Witness the efforts Donohue’s chamber has been making lately on behalf of American tobacco companies. As Danny Hakim reported Tuesday in the New York Times:

“From Ukraine to Uruguay, Moldova to the Philippines, the U.S. Chamber of Commerce and its foreign affiliates have become the hammer for the tobacco industry, engaging in a worldwide effort to fight anti-smoking laws of all kinds, according to interviews with government ministers, lobbyists, lawmakers and public health groups in Asia, Europe, Latin America and the United States.”

This revelation won’t go over super well with all of the chamber’s members. Big American companies that aren’t in the tobacco business tend to be hostile toward smoking — not surprisingly, given its cost in medical bills and lost productivity. I would not be shocked if a few prominent corporations leave the organization over this, as several did in 2009 in response to Donohue’s denialist stance on climate change. Do not, however, expect a retreat from the combative, mercenary approach the organization has followed for the past 18 years. This is a business, people, and that approach brings in lots of money.

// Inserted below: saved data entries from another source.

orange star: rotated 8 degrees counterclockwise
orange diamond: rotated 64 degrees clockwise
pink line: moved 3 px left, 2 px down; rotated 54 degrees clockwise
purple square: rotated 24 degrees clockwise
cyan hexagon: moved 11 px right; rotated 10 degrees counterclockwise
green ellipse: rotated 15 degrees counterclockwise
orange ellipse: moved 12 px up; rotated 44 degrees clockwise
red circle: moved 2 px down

It didn’t always work this way. The U.S. Chamber, founded in 1912 at the behest of then-President William Howard Taft as a counterpoint to the growing labor movement, was from the beginning a political organization, and usually an ally of the Republican Party. But the chamber also built a reputation over the decades as a part of the centrist establishment. It played a key role in the war effort in the 1940s after some initial reticence, and it embraced such postwar internationalist endeavors as the Marshall Plan and the United Nations. In 1993, when a newly elected Democratic president came into office with reformist plans for education, job creation and health care, the chamber’s leaders were all ears. For a time, they even appeared to be on board with Bill and Hillary Clinton’s proposals for universal health insurance coverage.

That ended badly, of course.

Then, in 1997, Donohue took over. He’d done a stint as the chamber’s head of membership in the late 1970s and early 1980s, before being appointed president of the American Trucking Association, a backwater trade group that he transformed into a combative Washington powerhouse during his 13 years in charge. He came back to the chamber pledging to revitalize an organization that, he said at the time, “has lost some of its starch.”

Donohue predicted that the road to success would be paved with pragmatism. “We are interested in winning,” he said.“And winning requires both sides of the aisle, and we intend to get them.” Donohue did revitalize the chamber, but not by following that approach at all. He has steered the chamber away from bipartisanship, not toward it, and he’s generally been less interested in winning than in fighting.

Its fundraising and spending, on the other hand, have gone swimmingly. It raised $205 million in 2009 and $189 million in 2010, at the height of its battles with President Obama, and it has been the No. 1 lobbying spender in Washington every year since 2001, according to the Center for Responsive Politics.

Fighting tobacco regulation is clearly at odds with the public interest, both overseas and in the U.S., and not in the interest of any chamber members other than a few tobacco companies. It’s also, well, despicable. Maybe this will be the issue that finally puts a halt to the almost purely mercenary turn the organization has taken under Donohue. But I wouldn’t count on that.